Aus Sorge, dass China die Lieferungen erneut massiv drosseln und die Versorgung der US-Tech-Industrie mit Hochleistungsmagneten wieder gefährden könnte, hat US-Präsident Donald Trump sofort drakonische Vergeltungszölle von 100 Prozent auf alle chinesischen Waren angedroht. Doch dieser offene Schlagabtausch um seltene Erden ist nur die sichtbarste Seite von Chinas seit Monaten eskalierendem Rohstoffkrieg mit dem Westen. Er verstellt den Blick darauf, dass Peking längst weitere Schlachtfelder aufgemacht hat. Es dreht Deutschland auch den Germanium-Hahn zu. Und eine weitere, bereits laufende Attacke hat nicht nur das Potenzial, weite Teile der deutschen Industrie lahmzulegen wie bei seltenen Erden. Sie könnte auch Deutschlands militärische Wiederaufrüstung gefährden.

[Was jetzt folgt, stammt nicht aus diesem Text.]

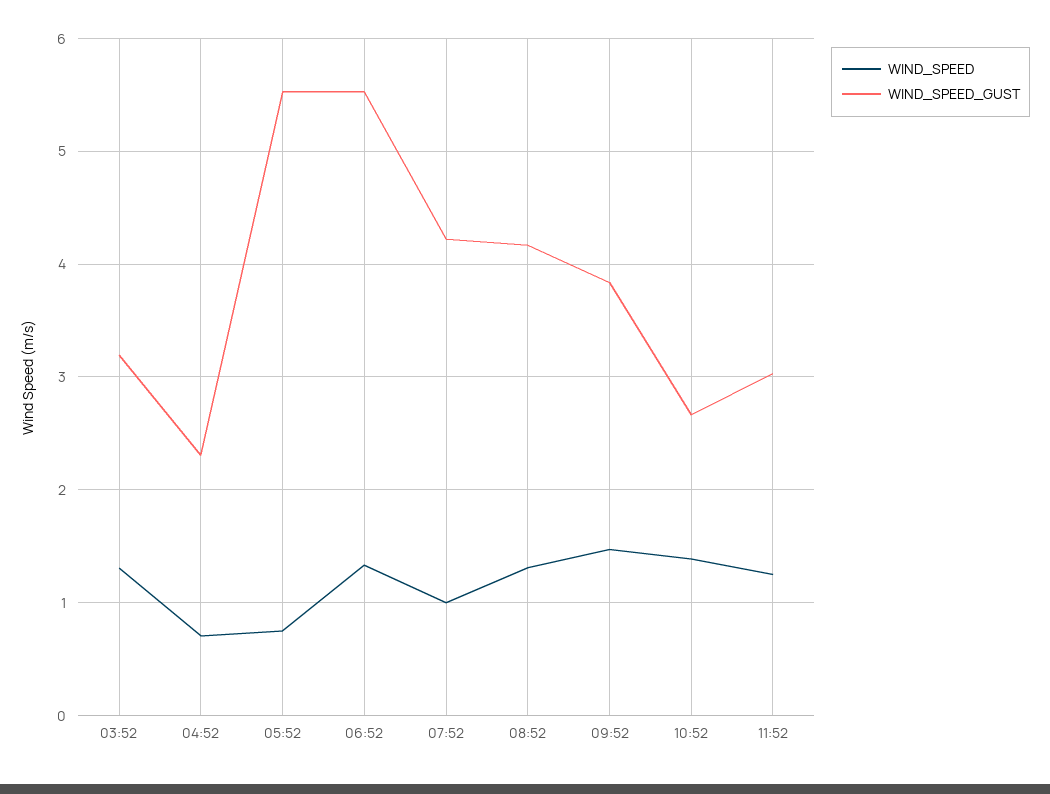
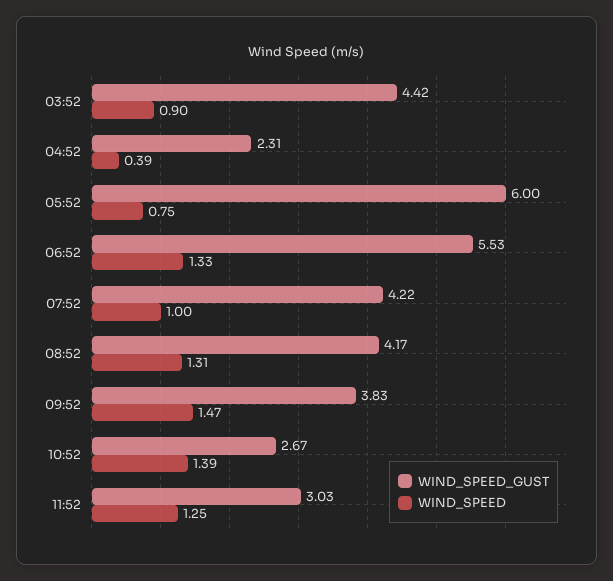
WIND_SPEED, 03:52: 1.3 -> 0.9
WIND_SPEED_GUST, 03:52: 3.2 -> 4.42
WIND_SPEED, 04:52: 0.7 -> 0.39
WIND_SPEED_GUST, 05:52: 5.5 -> 6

Treibstoff für Chinas Flugzeug-Offensive

Dabei geht es um Rhenium, ein extrem seltenes, kritisches Metall für die Flugzeugindustrie, von dem die meisten Menschen wohl noch nie etwas gehört haben dürften. Seit Anfang des Jahres hat der Preis laut dem Spezialmetallhändler Tradium von gut 2000 Dollar pro Kilo auf mehr als 4000 Dollar pro Kilo zugelegt. Wie bei den seltenen Erden und bei Germanium steckt auch hier dahinter ein strategischer Wandel in Chinas Rohstoffpolitik. Im Zuge des Zollkriegs ist der Flugzeugbau ebenfalls zum Zankapfel zwischen Washington und Peking geworden. China ist weitgehend von Boeing-Jets aus den USA abhängig. Trump hat deshalb ein Exportverbot von Boeing-Ersatzteilen in die Volksrepublik ins Spiel gebracht.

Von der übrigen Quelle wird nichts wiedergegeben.